= Goal of the exercise =
Lay out the listing, from its start through the line containing "587.8], [0, 0, 1]] dist [0.157057, -0.336313]", as a two-column CSV headed text and answer. Give each passage and the answer that follows it one row, with each value in a single quoted field, line breaks turned into spaces, and the pictures left out.

:: Data block

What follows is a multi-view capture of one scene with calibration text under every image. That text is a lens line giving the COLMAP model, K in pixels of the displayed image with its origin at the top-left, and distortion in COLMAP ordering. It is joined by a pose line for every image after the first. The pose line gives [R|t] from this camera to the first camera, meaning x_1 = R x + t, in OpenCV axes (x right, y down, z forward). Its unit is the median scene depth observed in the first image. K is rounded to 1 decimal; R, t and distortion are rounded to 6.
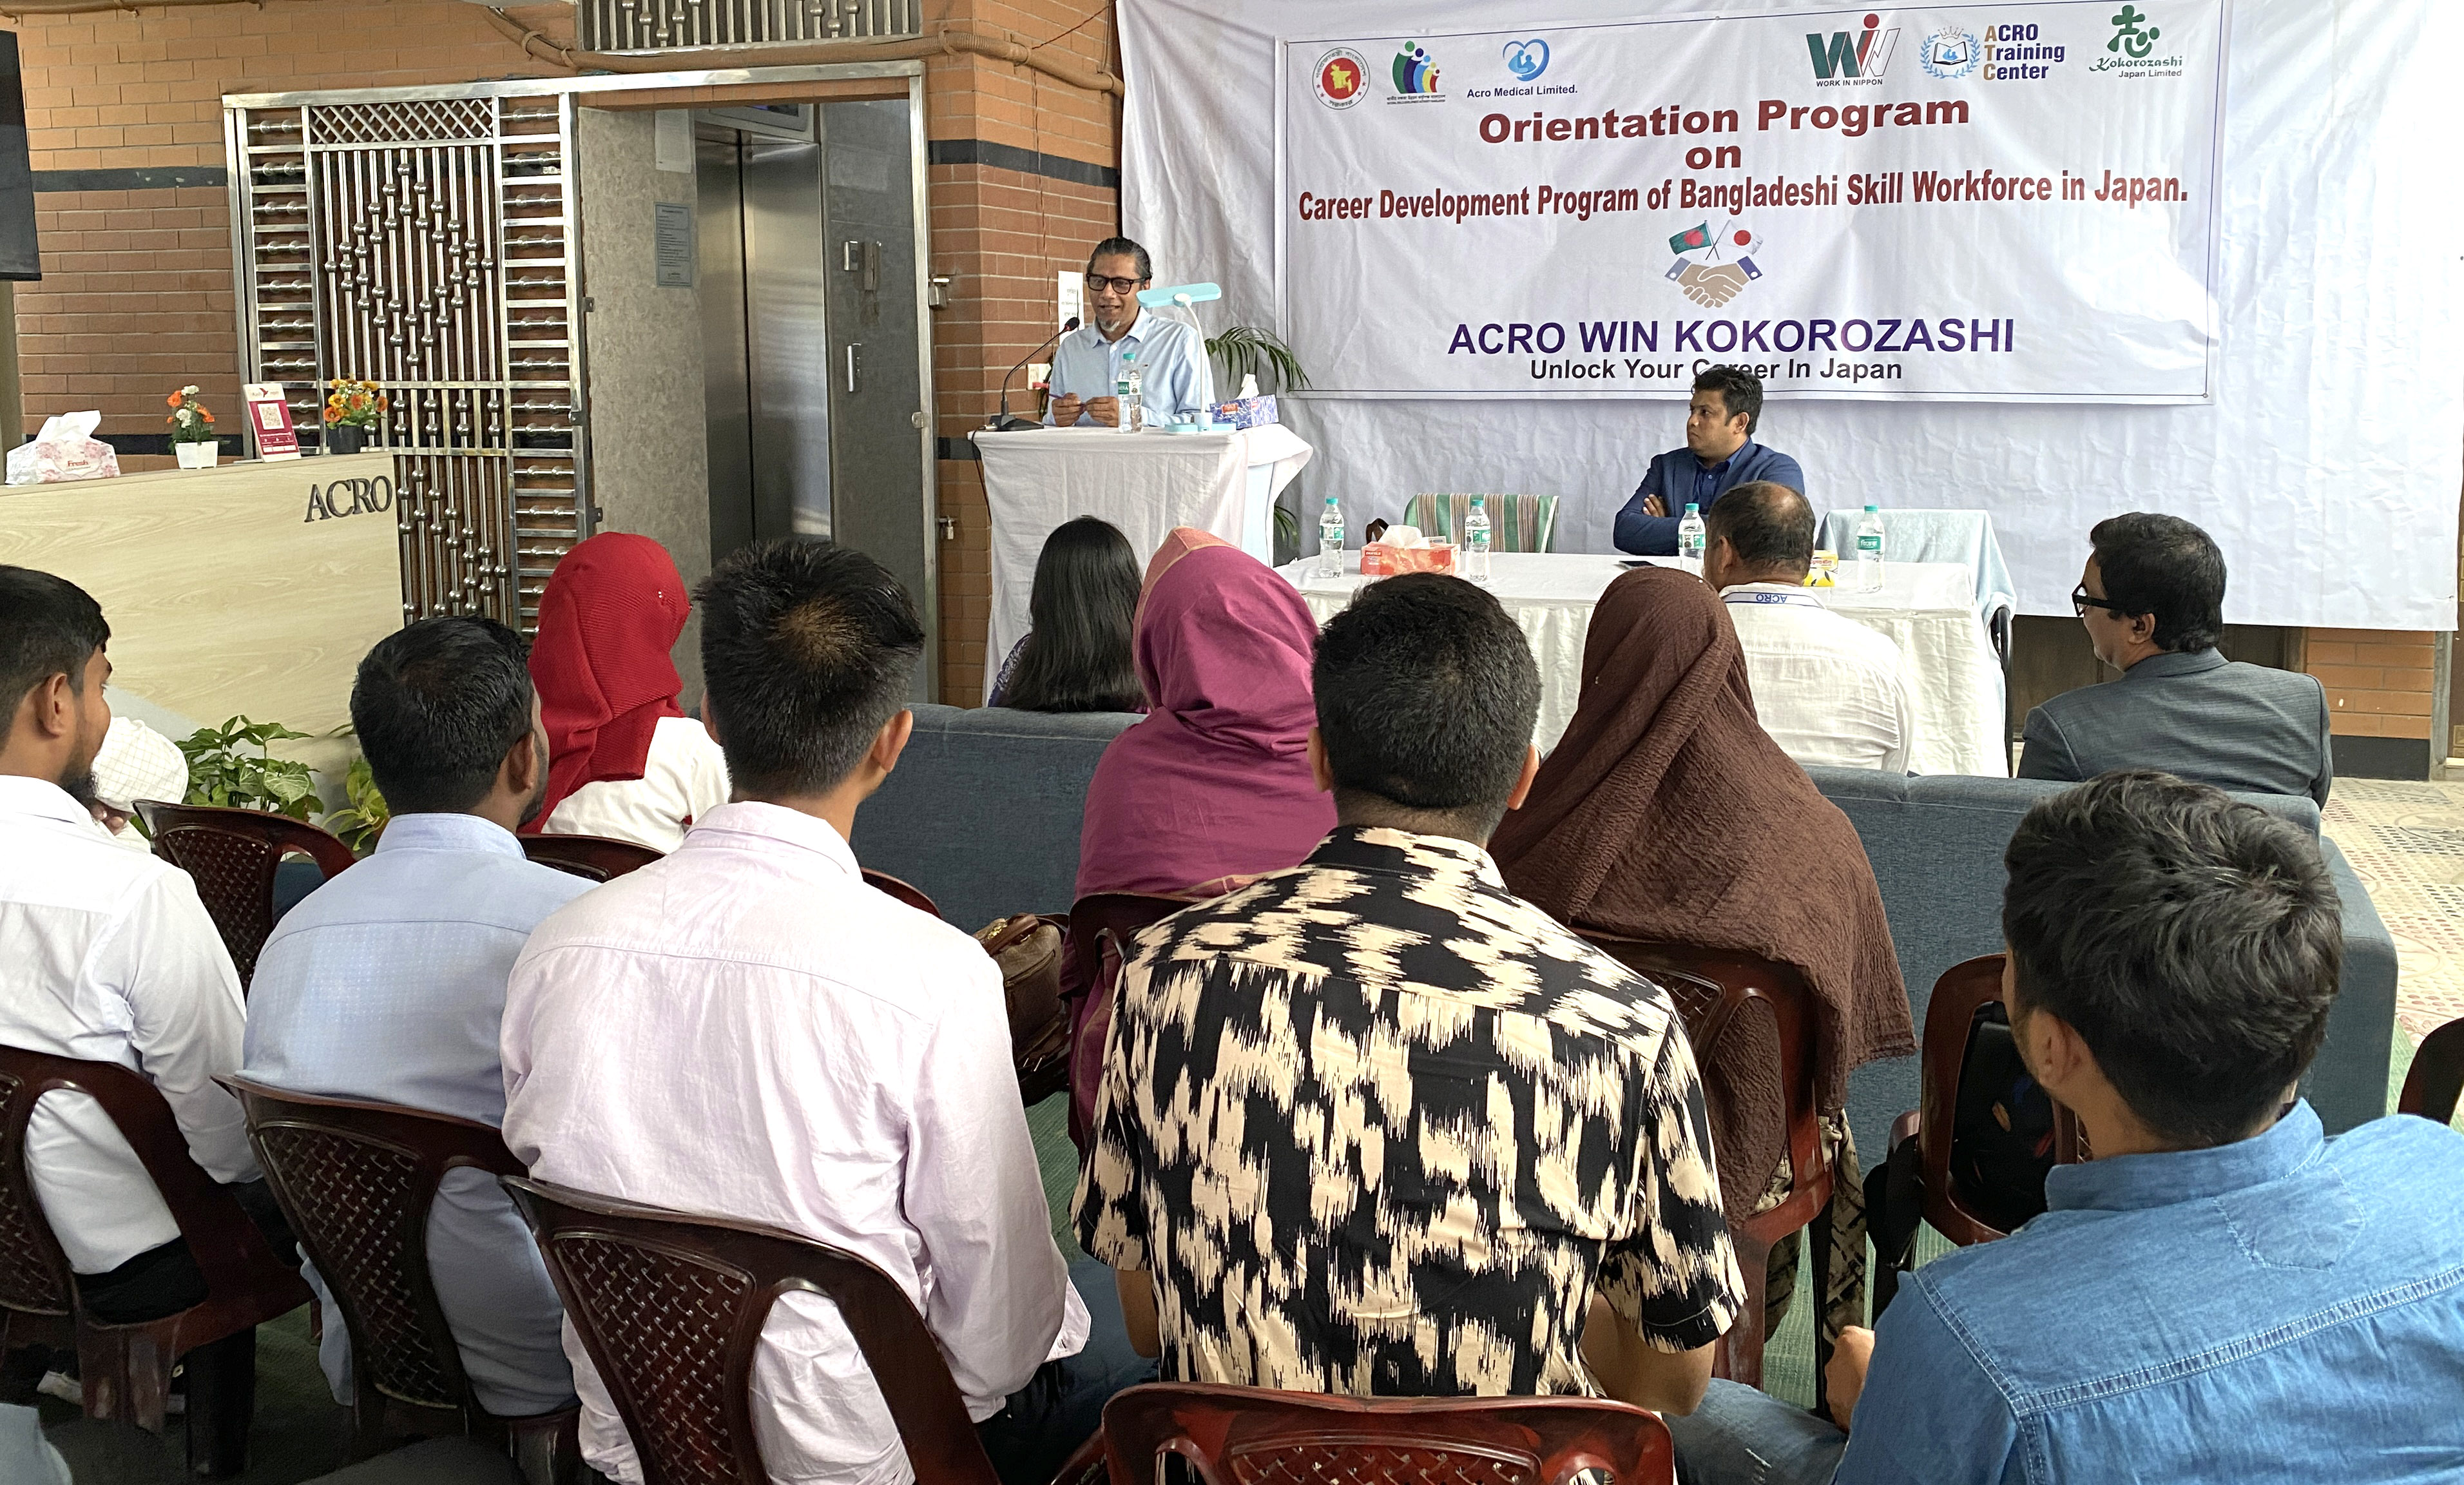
lens RADIAL K [[1992.9, 0, 1248.6], [0, 1992.9, 587.8], [0, 0, 1]] dist [0.157057, -0.336313]
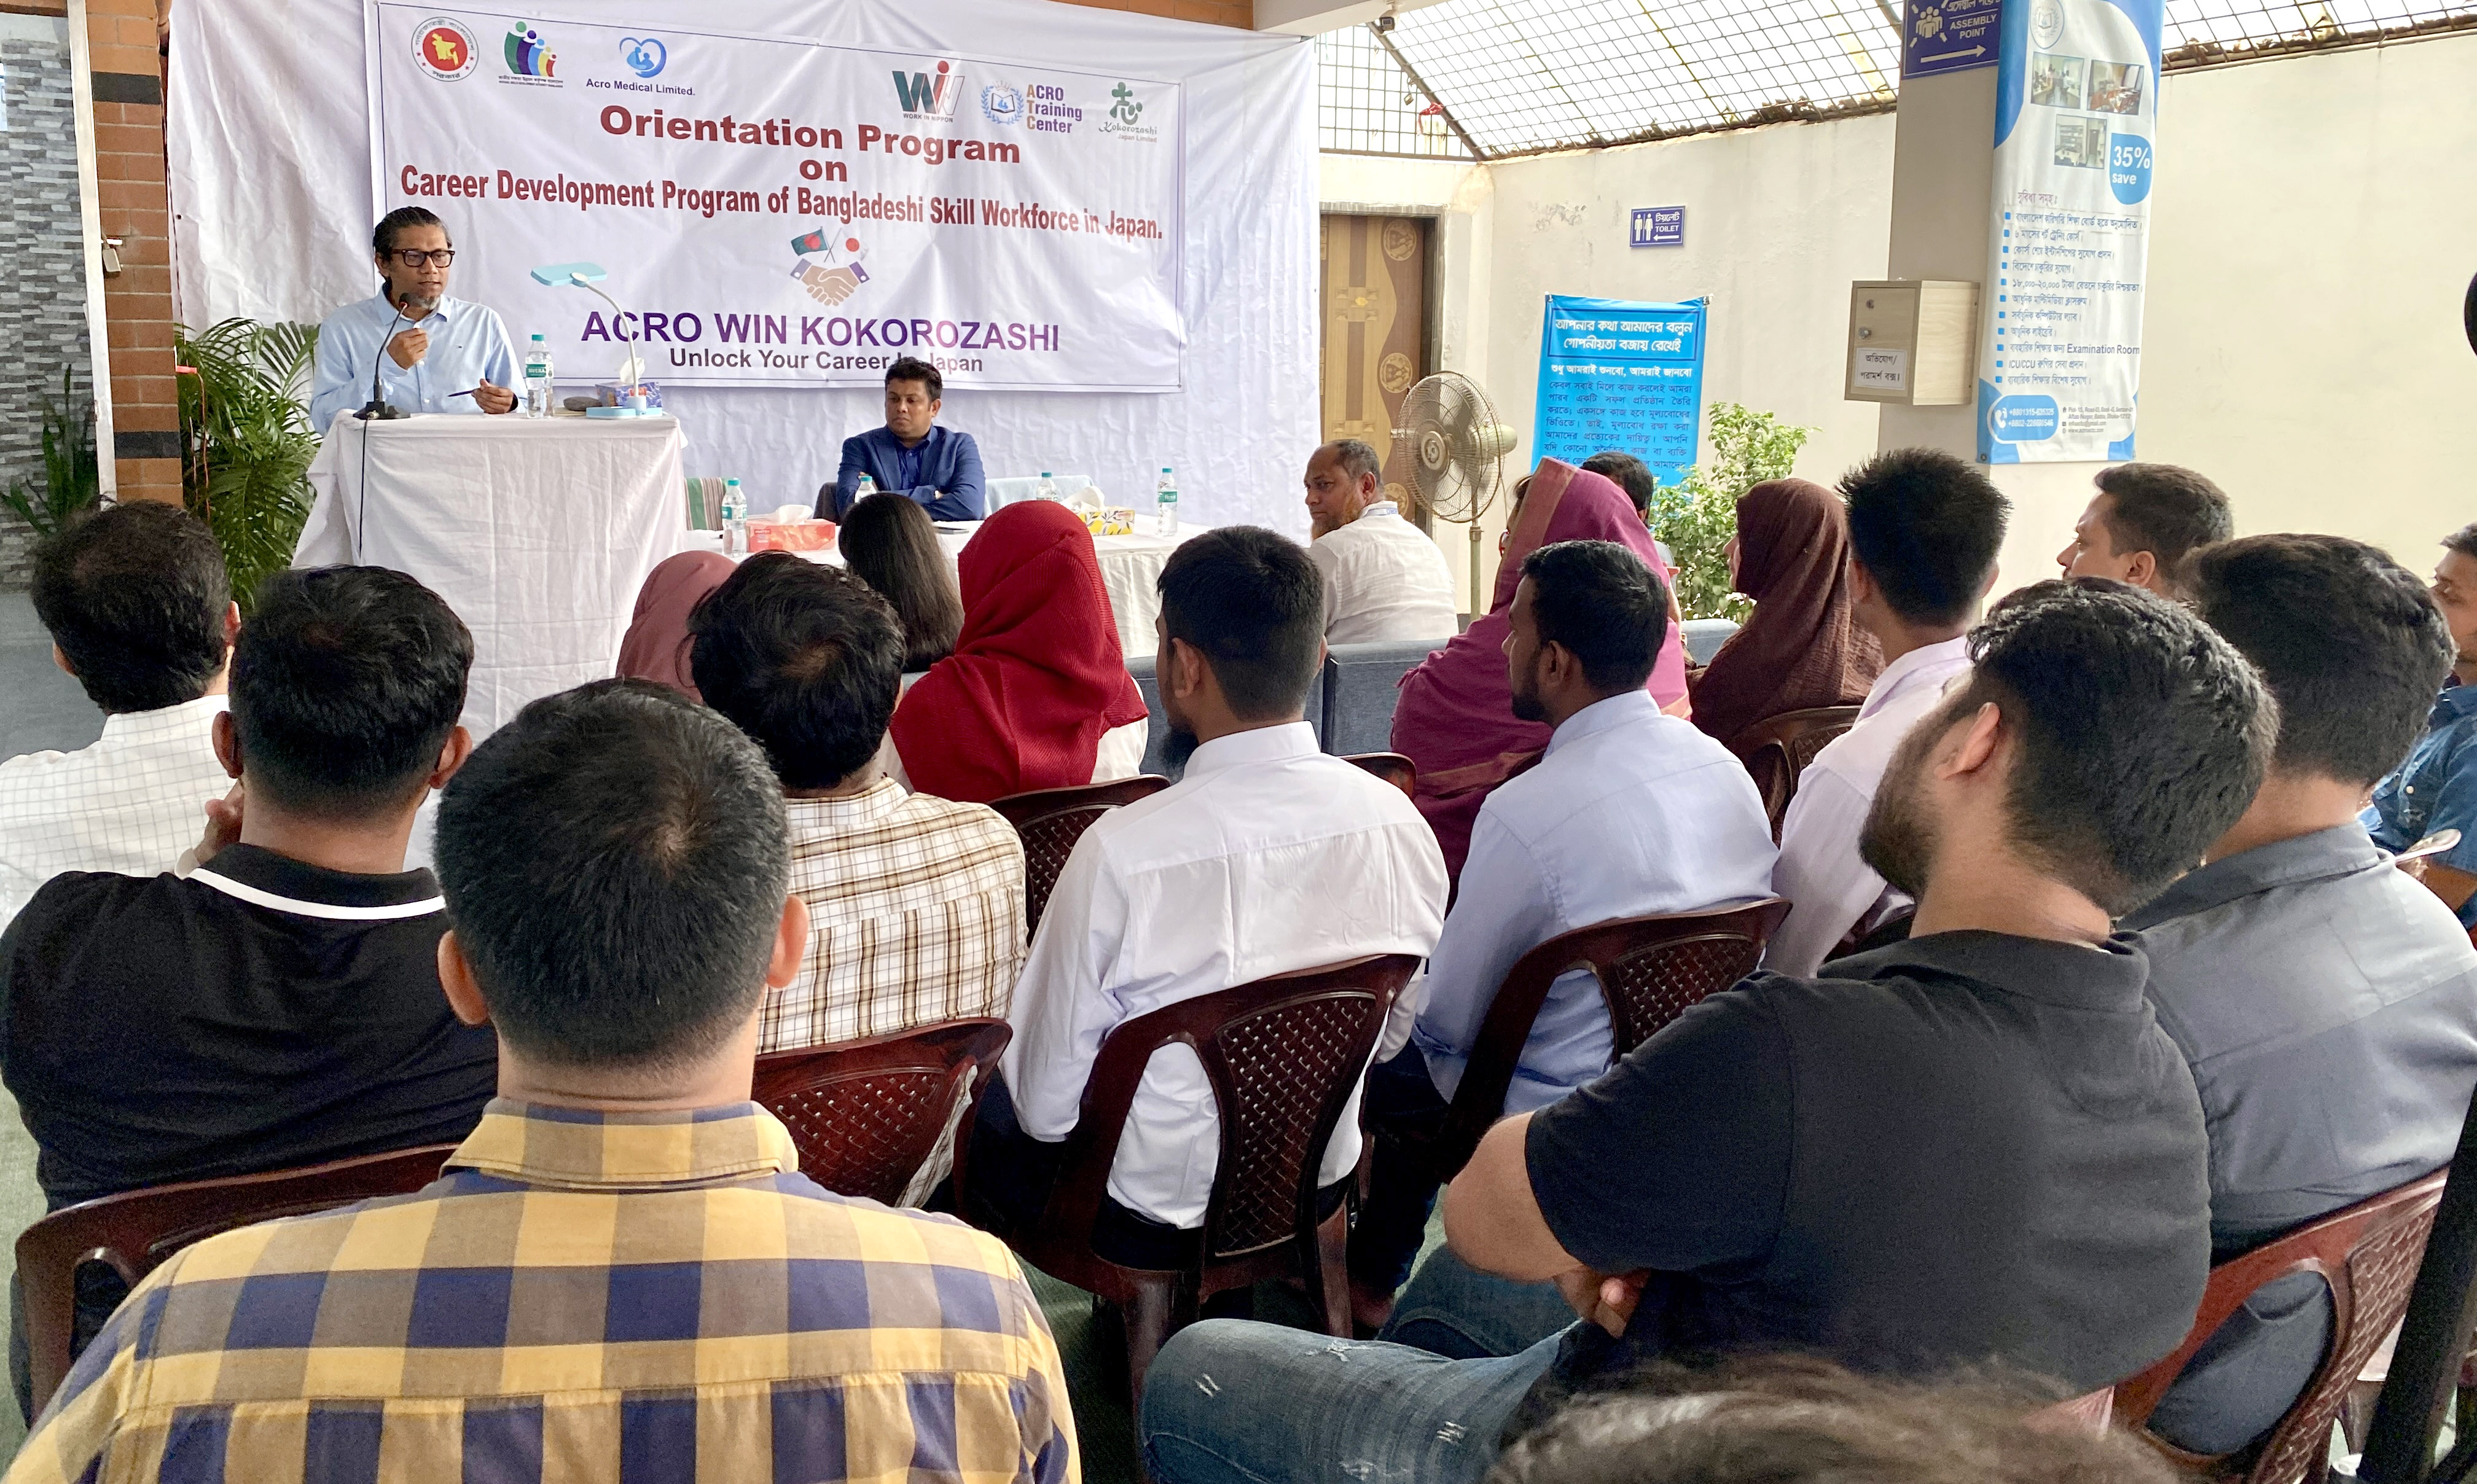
lens RADIAL K [[2002.9, 0, 1255.2], [0, 2002.9, 586.6], [0, 0, 1]] dist [0.157057, -0.336313]
pose [[0.662122, -0.075498, 0.745583, -0.462188], [0.075397, 0.996575, 0.033956, -0.004280], [-0.745594, 0.033732, 0.665547, 0.085532]]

::::

= Your solution =
text,answer
"What follows is a multi-view capture of one scene with calibration text under every image. That text is a lens line giving the COLMAP model, K in pixels of the displayed image with its origin at the top-left, and distortion in COLMAP ordering. It is joined by a pose line for every image after the first. The pose line gives [R|t] from this camera to the first camera, meaning x_1 = R x + t, in OpenCV axes (x right, y down, z forward). Its unit is the median scene depth observed in the first image. K is rounded to 1 decimal; R, t and distortion are rounded to 6.","lens RADIAL K [[1992.9, 0, 1248.6], [0, 1992.9, 587.8], [0, 0, 1]] dist [0.157057, -0.336313]"